■ Work required
Only the lines holding the word "folyói" are wanted; copy each of them from the listing.

##############################

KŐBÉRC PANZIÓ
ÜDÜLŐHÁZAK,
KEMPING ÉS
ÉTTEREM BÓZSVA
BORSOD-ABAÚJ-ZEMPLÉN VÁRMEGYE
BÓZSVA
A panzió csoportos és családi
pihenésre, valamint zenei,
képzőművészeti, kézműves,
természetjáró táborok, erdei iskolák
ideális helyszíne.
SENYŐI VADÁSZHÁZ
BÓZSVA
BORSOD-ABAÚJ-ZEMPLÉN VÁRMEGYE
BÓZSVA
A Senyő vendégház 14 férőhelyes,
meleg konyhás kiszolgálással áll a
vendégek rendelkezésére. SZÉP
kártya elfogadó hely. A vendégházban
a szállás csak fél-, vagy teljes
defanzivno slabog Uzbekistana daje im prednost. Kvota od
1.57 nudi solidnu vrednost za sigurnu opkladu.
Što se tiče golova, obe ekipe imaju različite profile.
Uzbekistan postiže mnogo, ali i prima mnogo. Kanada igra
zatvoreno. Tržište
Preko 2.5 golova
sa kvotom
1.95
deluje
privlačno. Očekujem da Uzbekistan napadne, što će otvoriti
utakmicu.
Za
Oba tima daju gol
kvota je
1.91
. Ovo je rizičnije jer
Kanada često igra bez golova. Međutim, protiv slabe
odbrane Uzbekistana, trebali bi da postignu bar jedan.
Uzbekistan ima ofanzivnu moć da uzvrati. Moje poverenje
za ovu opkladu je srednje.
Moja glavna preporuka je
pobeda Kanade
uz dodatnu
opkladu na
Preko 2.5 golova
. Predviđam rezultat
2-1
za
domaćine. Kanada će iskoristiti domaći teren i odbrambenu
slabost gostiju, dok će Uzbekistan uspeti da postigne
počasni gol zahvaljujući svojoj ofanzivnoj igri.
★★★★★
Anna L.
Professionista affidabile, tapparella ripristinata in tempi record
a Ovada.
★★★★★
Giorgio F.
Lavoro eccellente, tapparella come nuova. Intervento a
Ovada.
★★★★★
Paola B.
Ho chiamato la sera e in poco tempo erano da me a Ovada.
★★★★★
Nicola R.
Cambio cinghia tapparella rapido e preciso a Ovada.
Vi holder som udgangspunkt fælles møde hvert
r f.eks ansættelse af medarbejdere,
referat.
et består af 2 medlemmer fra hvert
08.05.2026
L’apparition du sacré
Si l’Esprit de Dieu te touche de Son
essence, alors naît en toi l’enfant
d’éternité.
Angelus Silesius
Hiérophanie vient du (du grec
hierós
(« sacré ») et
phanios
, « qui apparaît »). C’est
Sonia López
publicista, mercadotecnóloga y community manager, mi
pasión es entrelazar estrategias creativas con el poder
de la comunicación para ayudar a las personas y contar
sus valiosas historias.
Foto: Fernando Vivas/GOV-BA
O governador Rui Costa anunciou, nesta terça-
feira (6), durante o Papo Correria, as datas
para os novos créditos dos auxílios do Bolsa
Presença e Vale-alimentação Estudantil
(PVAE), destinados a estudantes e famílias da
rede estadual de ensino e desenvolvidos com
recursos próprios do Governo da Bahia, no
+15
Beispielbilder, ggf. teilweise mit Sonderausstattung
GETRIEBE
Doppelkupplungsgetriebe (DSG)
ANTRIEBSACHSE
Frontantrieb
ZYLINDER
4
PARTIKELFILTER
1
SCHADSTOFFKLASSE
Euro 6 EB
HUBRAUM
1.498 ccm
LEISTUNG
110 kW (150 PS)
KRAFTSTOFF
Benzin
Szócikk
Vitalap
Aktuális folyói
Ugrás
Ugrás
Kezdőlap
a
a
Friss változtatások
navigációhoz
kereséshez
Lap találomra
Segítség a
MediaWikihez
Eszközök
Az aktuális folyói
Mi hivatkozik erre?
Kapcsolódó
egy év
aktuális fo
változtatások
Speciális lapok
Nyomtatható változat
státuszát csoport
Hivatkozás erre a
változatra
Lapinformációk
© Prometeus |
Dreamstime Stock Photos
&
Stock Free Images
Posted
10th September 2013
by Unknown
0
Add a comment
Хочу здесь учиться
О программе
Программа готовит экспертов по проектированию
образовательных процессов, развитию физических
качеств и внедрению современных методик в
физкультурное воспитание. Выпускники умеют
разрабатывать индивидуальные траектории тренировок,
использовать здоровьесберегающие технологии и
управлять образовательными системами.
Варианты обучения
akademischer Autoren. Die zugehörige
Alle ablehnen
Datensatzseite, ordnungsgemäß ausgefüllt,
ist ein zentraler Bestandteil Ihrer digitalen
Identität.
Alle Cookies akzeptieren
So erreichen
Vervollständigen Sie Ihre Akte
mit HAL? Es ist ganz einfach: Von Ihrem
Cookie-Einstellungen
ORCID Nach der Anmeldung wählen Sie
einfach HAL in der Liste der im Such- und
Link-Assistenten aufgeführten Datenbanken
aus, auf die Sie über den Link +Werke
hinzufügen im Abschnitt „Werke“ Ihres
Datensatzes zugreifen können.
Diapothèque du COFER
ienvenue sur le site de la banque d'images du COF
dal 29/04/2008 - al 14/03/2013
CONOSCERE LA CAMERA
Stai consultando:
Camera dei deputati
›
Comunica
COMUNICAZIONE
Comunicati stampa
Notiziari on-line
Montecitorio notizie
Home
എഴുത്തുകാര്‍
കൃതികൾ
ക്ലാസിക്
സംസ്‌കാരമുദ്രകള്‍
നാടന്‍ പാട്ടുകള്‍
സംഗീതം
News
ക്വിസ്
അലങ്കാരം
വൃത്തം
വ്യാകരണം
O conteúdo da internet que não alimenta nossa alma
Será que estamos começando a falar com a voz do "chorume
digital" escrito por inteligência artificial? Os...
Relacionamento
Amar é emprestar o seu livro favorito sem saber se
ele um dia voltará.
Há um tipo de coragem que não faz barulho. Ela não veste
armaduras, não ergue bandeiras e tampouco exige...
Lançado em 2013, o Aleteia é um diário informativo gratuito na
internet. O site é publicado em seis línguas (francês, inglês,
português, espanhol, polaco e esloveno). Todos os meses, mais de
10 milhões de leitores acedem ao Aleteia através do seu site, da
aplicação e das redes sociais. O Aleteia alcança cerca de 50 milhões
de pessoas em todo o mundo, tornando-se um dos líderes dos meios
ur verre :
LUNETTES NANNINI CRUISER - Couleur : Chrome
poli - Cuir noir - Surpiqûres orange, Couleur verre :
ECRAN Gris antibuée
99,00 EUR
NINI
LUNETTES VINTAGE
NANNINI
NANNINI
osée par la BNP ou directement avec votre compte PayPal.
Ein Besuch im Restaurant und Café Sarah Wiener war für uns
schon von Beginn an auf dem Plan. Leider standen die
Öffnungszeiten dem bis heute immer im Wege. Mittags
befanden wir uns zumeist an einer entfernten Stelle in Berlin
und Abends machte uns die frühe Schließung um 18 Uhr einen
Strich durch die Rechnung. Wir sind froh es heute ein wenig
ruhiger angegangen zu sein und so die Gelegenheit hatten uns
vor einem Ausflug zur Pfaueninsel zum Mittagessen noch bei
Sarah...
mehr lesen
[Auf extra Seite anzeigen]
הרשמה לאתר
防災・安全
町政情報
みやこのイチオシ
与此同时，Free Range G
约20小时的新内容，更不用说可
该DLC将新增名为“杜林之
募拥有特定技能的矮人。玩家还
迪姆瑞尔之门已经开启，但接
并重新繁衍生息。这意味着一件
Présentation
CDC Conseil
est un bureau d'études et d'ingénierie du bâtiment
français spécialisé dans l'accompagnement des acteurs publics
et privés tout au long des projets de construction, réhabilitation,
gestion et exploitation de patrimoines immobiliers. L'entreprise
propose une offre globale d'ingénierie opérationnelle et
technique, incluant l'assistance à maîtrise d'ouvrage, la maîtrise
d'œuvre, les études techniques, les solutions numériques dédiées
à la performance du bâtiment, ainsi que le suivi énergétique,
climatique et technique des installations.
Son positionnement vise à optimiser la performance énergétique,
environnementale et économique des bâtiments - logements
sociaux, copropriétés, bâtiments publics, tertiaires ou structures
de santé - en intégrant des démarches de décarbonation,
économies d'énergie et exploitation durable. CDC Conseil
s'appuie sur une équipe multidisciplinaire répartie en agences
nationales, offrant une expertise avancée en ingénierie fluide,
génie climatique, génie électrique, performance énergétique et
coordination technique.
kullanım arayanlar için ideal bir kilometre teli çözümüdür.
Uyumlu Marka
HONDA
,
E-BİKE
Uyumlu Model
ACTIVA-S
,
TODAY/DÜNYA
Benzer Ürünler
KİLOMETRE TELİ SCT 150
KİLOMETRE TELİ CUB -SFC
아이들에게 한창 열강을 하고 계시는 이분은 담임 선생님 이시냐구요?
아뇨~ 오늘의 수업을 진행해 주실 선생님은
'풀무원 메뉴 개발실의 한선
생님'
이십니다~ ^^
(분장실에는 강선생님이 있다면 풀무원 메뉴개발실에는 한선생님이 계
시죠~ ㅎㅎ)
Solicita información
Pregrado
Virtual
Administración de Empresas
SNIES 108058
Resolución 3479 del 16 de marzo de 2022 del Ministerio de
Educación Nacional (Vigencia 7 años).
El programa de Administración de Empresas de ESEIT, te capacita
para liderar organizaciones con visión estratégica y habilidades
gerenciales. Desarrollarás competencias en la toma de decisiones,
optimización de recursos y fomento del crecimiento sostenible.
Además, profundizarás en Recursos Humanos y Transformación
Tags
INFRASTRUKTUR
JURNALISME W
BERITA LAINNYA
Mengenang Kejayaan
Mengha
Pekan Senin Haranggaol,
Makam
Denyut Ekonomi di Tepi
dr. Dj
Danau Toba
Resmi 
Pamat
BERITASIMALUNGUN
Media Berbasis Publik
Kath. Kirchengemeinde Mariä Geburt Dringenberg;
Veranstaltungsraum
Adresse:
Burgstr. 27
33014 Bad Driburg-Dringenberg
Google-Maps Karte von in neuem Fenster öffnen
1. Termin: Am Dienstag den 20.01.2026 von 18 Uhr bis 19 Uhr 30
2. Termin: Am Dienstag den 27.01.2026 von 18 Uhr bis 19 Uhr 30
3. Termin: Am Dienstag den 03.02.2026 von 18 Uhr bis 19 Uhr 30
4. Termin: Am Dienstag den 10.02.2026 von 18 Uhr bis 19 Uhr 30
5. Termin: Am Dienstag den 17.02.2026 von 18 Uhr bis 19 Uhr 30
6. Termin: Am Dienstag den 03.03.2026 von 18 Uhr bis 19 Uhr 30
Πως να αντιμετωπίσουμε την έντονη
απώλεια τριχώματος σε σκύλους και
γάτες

##############################

■ Response to this exercise
Aktuális folyói
Az aktuális folyói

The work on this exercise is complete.